┌────────

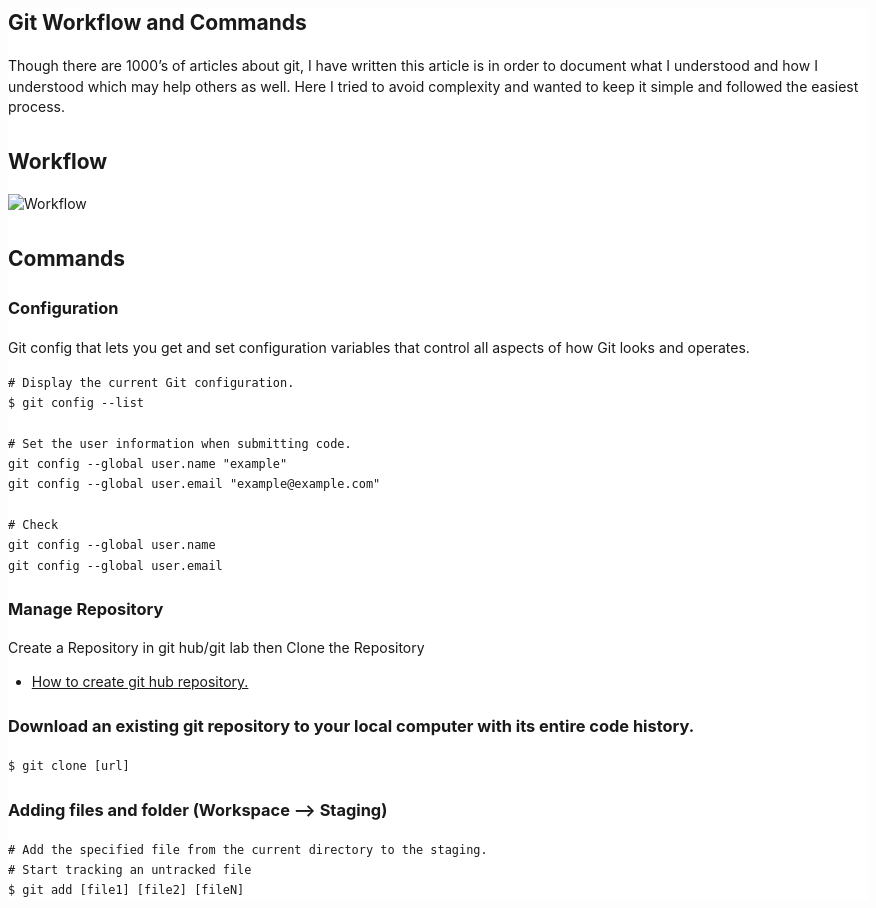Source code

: ## Git Workflow and Commands

Though there are 1000’s of articles about git, I have written this article is in order to document what I understood and how I understood which may help others as well. Here I tried to avoid complexity and wanted to keep it simple and
followed the easiest process.

## Workflow

![Workflow](./images/react-developer-roadmap.png)

## Commands

### Configuration

Git config that lets you get and set configuration variables that control all aspects of how Git looks and operates.

    # Display the current Git configuration.
    $ git config --list

    # Set the user information when submitting code.
    git config --global user.name "example"
    git config --global user.email "example@example.com"

    # Check
    git config --global user.name
    git config --global user.email

### Manage Repository

Create a Repository in git hub/git lab then Clone the Repository

-   [How to create git hub repository.](https://docs.github.com/en/free-pro-team@latest/github/getting-started-with-github/create-a-repo)


### Download an existing git repository to your local computer with its entire code history.
    $ git clone [url]



### Adding files and folder (Workspace --> Staging)

    # Add the specified file from the current directory to the staging.
    # Start tracking an untracked file
    $ git add [file1] [file2] [fileN]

└────────

WHAT YOU WILL DO: A faithful copy of every record is needed here. Leave the images out of it.

RESPONSE TO THE EXERCISE:
Source code

: ## Git Workflow and Commands

Though there are 1000’s of articles about git, I have written this article is in order to document what I understood and how I understood which may help others as well. Here I tried to avoid complexity and wanted to keep it simple and
followed the easiest process.

## Workflow

![Workflow](./images/react-developer-roadmap.png)

## Commands

### Configuration

Git config that lets you get and set configuration variables that control all aspects of how Git looks and operates.

    # Display the current Git configuration.
    $ git config --list

    # Set the user information when submitting code.
    git config --global user.name "example"
    git config --global user.email "example@example.com"

    # Check
    git config --global user.name
    git config --global user.email

### Manage Repository

Create a Repository in git hub/git lab then Clone the Repository

-   [How to create git hub repository.](https://docs.github.com/en/free-pro-team@latest/github/getting-started-with-github/create-a-repo)


### Download an existing git repository to your local computer with its entire code history.
    $ git clone [url]



### Adding files and folder (Workspace --> Staging)

    # Add the specified file from the current directory to the staging.
    # Start tracking an untracked file
    $ git add [file1] [file2] [fileN]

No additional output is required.